I stood there for a second as the weight of it sat. Then I breathed out, slow, through my nose.
“Madeline,” I said. “I’ll talk to Madeline.”
Maren nodded. She didn’t say anything else. She didn’t need to. We both knew what Madeline was capable of. We both knew, too, that asking her for a favor right now was its own kind of gamble after what I had done. But it was the only card left on the table, and I was going to play it.
I turned and walked toward the girl.
She didn’t move when I approached. She didn’t flinch or shift or tighten. She just lay there, still, her breathing shallow but steady, her bandaged face turned slightly toward the ceiling. She looked small on that cot. Smaller than she had in the garage. Like the fight had drained out of her and left nothing but the frame.
I pulled the chair up beside her and sat down.
“How are you feeling?” I asked.
Her head turned toward my voice. The movement was slow, deliberate, like she was orienting herself by sound alone. Which, I realized, she was.
“I see only darkness,” she said.
Her voice was quiet. Thin. But steady. There was no tremor in it, no crack, and that surprised me more than it should have.
I looked at her for a long moment. At the white bandages. At the raw, burned edges of skin that peeked out beneath them. At the way her hands lay perfectly still at her sides.
“I’m sorry,” I said. “This is my fault. I pushed you too hard.

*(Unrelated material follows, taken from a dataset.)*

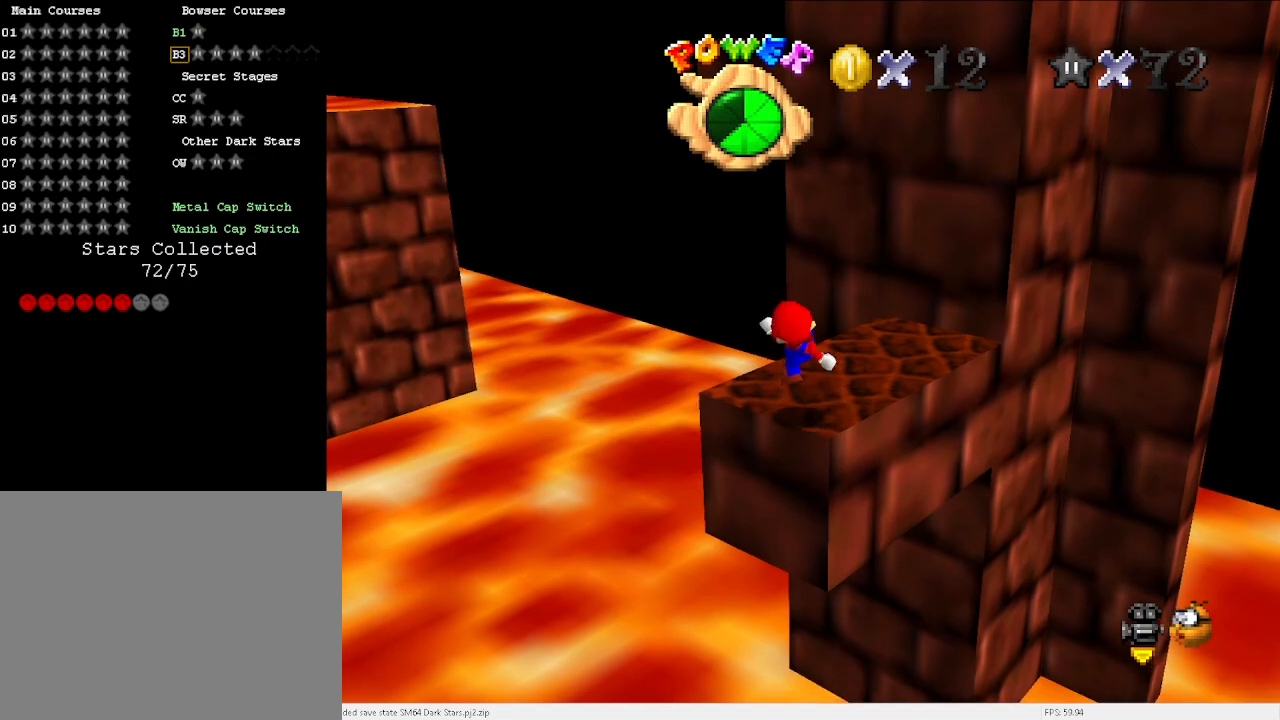
{"keys": ["up"], "events": [[33, "x", "down"], [167, "x", "up"], [300, "right", "down"], [400, "right", "up"]]}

I told you to keep going when you said it was hurting you, and I shouldn’t have.”
She was quiet for a beat. Then the corner of her mouth moved. It wasn’t quite a smile. It was something close to one. Something quieter.
“No,” she said. She shook her head, just barely. “I wasn’t powerful enough. That’s what this was.”

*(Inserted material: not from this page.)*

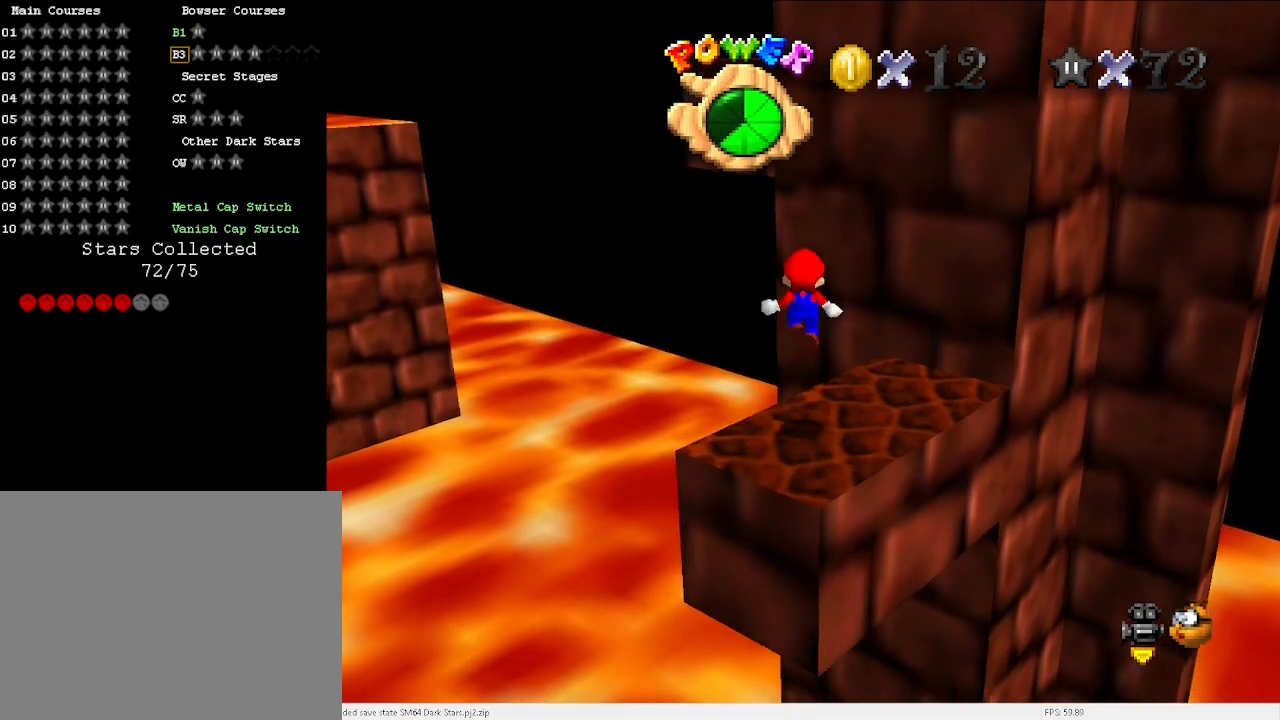
{"keys": ["left", "up", "x"], "events": [[200, "left", "down"], [200, "x", "down"], [267, "up", "up"], [500, "up", "down"]]}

She paused. The almost-smile stayed.
“If anything, this helps me.”
I didn’t say anything. I waited.
“I don’t have to see it anymore,” she said. “The ugliness. The way people look at me when they think I don’t notice. The greed they get from using my gifts.” She swallowed once. “The disappointment when I don’t deliver. I’m sure my handler is very disappointed right now. I won’t be as marketable as I once was.”
There it was. Sitting right there between us, plain and unhidden, the ugliness she was talking about. I thought of the handler. Of the way his face had rearranged itself outside those doors, the numbers clicking over behind his eyes like tumblers in a lock. I thought of every other person in her life who had probably looked at her the same way.

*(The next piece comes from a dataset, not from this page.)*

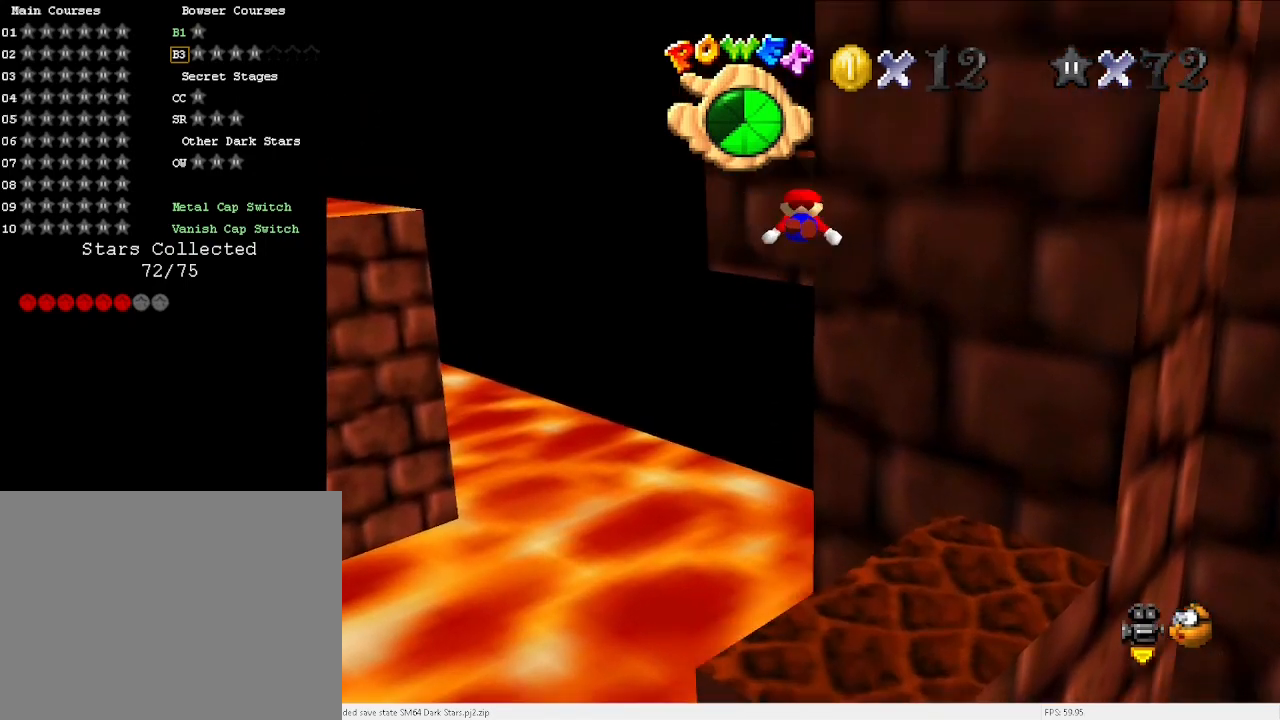
{"keys": ["up"], "events": [[67, "a", "down"], [167, "a", "up"], [300, "a", "down"], [300, "left", "up"], [433, "a", "up"], [467, "x", "up"]]}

Not that I was any better. The system that trapped her benefited me a ton.
But here she was. Lying in a cot with her eyes burned out of her skull, and she was telling me she was fine.
“I’ll be fine,” she said, as if to confirm it. As if she could hear the thought forming in my head.
I leaned forward and rested my elbows on my knees.
“I have a witch,” I said. “She’s talented. Gifted, actually, when it comes to healing. Her name is Madeline. I’m going to ask her to help you.” I held the girl’s gaze even though she couldn’t see it. It felt right to do it anyway. “You will see again.”